# Travail à réaliser
- 1) Selon l'extrait consacré à Sandra et Samuel, pourquoi Sandra a-t-elle consenti à l'achat de la vieille bâtisse en ruine dans la campagne ? Répondez en une à trois phrases.
- 2) Poursuivez l'extrait consacré à Sandra et Samuel après sa dernière phrase.

- Tu es dispo ?
Bien sûr que Sandra est dispo, elle l'est toujours pour Samuel, il peut l'appeler quand il veut, où qu'elle soit, il peut la harceler jusqu'à ce qu'elle décroche. Elle décrochera. Elle ira jusqu'à lui, elle l'attendra s'il le faut, le cherchera, l'espérera. Plusieurs fois par jour, elle regardera, anxieuse, l'écran de son portable pour voir s'il n'a pas laissé de message. « C'est moi qui suis à sa disposition, c'est moi qui attends, qui dis oui, c'est moi qui suis prête, quand il demande, pour ce qu'il veut. »
De l'amour ? Une espèce d'amour fou ? Oui, on pourrait dire ça comme ça , mais est-ce si simple ?
Depuis longtemps, presque quinze ans, Samuel est l'amant de Sandra, un amant-aimant (au sens plus magnétique que sentimental du terme… quoique...)
Alors qu'elle venait d'épouser un certain Rodolphe, pour qui elle avait dit oui à tout, même à l'achat d'une vieille bâtisse en ruine dans la campagne (« la maison du bonheur, comment pourrais-je dire non ? ») et au fait d'avoir des enfants sans tarder (elle qui n'avait pas fini ses études...), elle a vu un jour arriver Samuel, un ami d'enfance de Rodolphe.
Elle se tenait au jardin, il s'est avancé en caressant de la main les herbes hautes, l'a balayée du regard et a demandé : « Il y a quelqu'un ? »

# Informations fournies
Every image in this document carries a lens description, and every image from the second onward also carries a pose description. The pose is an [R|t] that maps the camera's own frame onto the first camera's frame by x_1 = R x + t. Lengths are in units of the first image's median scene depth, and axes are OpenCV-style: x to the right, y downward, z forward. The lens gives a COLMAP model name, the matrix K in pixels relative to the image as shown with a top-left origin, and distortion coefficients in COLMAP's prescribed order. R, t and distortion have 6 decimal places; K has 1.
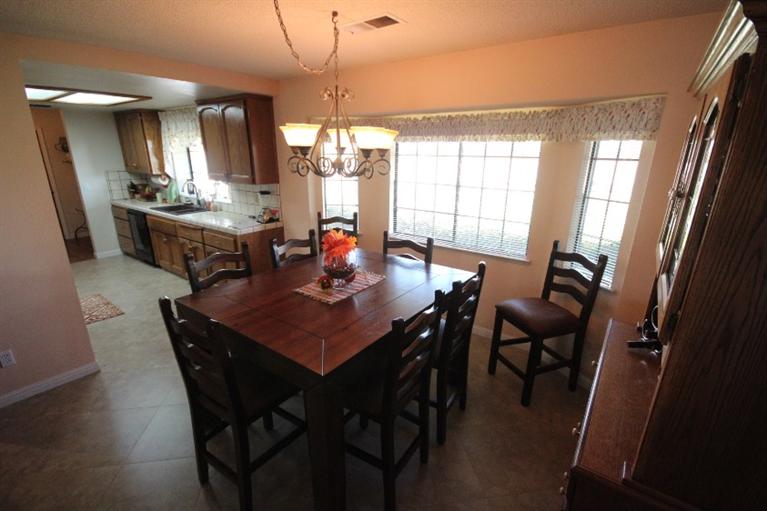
lens RADIAL K [[357.2, 0, 383.4], [0, 357.2, 268.0], [0, 0, 1]] dist [0.001193, -0.000917]
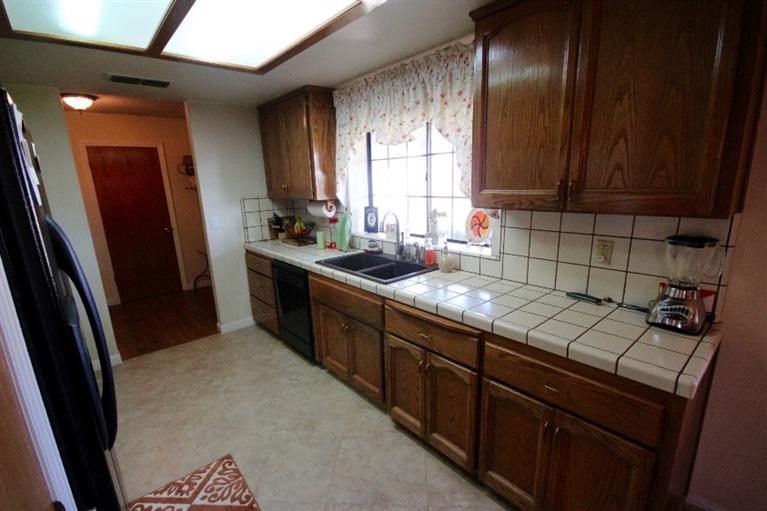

# Réponses par tâche
- 1) Sandra voyait dans cette bâtisse « la maison du bonheur ». Elle estimait donc ne pas pouvoir refuser. Elle avait d'ailleurs dit oui à tout pour Rodolphe.

- 2)
C'est peut-être à ce moment précis, dont les images resteront à jamais gravées en elle, qu'elle s'est dit qu'elle n'était peut-être déjà plus « quelqu'un ». Elle avait trop dit oui, trop renoncé et si ce type un peu vulgaire n'était pas tout à fait son genre, il représentait l'échappatoire, un petit espace permettant une fuite possible. Une ouverture quoi, dans laquelle s'engouffrer. A corps perdu, comme on dit, sans limites. Se donner, être avec l'autre et avoir le sentiment d'être là où on doit être : « Il dit Sandra, et je sais, quel que soit l'avenir, que rien n'égalera jamais le contact de cette main qui enserre ma hanche, cette présence qui ralentit le temps, et me donne le sentiment aigu d'être enfin à ma place. »
De l'amour ? Ou un sentiment qui n'aurait rien à voir avec l'amour ? Difficile de savoir. Sandra le sait-elle qui parle peu, plongée qu'elle est souvent dans l'immédiateté de l'instant ? Un vol d'oiseau, le souffle tiède du vent, le détail d'une façade retiennent toute son attention. Le présent emplit son être, lui interdisant un retour vers un passé douloureux ou vers un avenir très incertain.
Mais jusqu'où peut-on aller par amour ? Voilà, au fond, la question que pose ce roman troublant, fascinant que j'ai lu comme une tragédie, celle d'une femme prise au piège d'un premier homme qui l'enferme dans une vie dont elle ne veut pas et finalement, d'un deuxième homme auquel elle s'accroche aveuglément - ne dit-on pas que l'amour est aveugle ?- dont on se demande au fond s'il est fait pour elle, s'il pourra lui permettre d'être heureuse (car c'est un peu ça le but, dans la vie, non?)… N'est-elle pas en train de quitter Charybde pour Scylla ?
Parce qu'en effet, ce Samuel - et c'est ça qui est génial, si complètement vraisemblable ! - n'a rien de franchement attirant.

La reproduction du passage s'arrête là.